Bart: You know what would have been scarier than “nothing”?
Lisa: What?
Bart: ANYTHING!

I’m including this one not because it is funny – in fact, apart from the above quote, there aren’t really any jokes in it at all – but because it’s the best segment from the inaugural Treehouse of Horror and because it’s one of the strangest things The Simpsons ever did; an almost completely straight-faced rendition of Edgar Allan Poe’s classic poem of love, loss and terror. On the DVD commentary for the episode (yes, I’m one of *those* people) the writers talk about how they added the bits of Bart mocking the tale because they were worried that if they just had the narrator (James Earl Jones) and Homer read The Raven for five minutes it would have been the most pretentious thing they had ever done. Whilst there’s some truth to that, to the five-year-old me there was nothing weirder and creepier than watching characters I loved acting out this menacing and unsettling story.
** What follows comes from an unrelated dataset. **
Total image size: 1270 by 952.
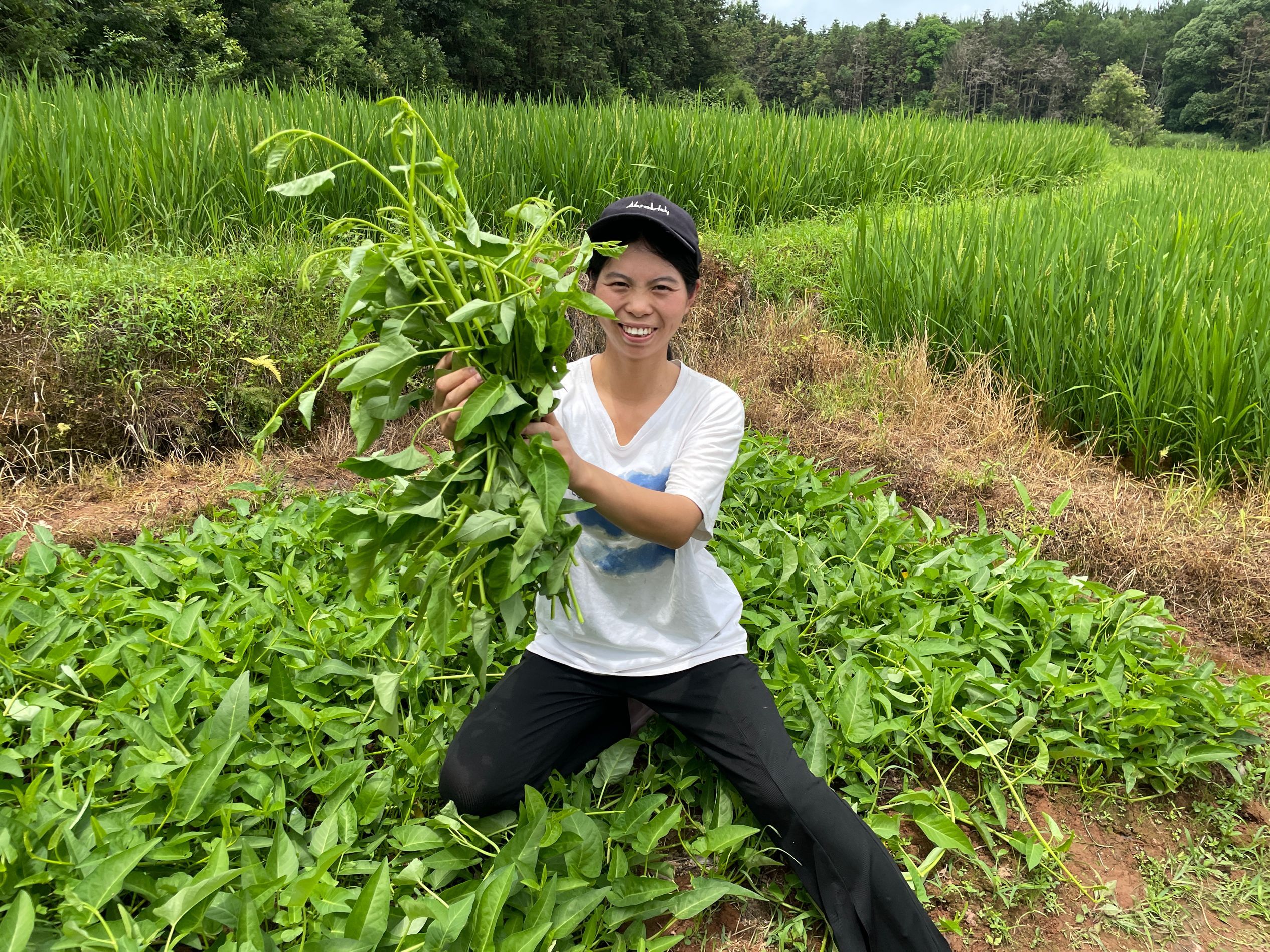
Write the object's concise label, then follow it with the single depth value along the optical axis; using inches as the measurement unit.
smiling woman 60.4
9. The Thing and I (Treehouse of Horror VII)

Doctor Hibbert: Too crazy for Boystown, too much of a boy for Crazytown, the boy was an outcast.

This segment, in which Bart discovers that he has a crazy, evil twin who Homer and Marge have secretly been keeping in the attic, feeding him nothing but fish heads for the entirety of his life (sure, it’s monstrous, but it saved their marriage) gets its place almost solely for two visual gags, which are probably the amongst the best that the show has ever done. The first occurs after Hugo has taken Bart prisoner and is preparing to sew Bart and himself back together. When Bart protests, Hugo says that he used the technique to create a Pigeon-Rat, a creature which can neither fly nor fit through holes in the wall. The second - and it may be the finest moment of comic timing in the history of the show - comes moments later, when Doctor Hibbert calms Hugo down by inquiring if he has ever seen his own face in a mirror. As Hugo comes to look in the “mirror”, it is revealed to be an empty frame through which Hibbert punches Hugo, knocking him unconscious. Yet again, The Simpsons proves that violence against the young is as hilarious as it is prevalent.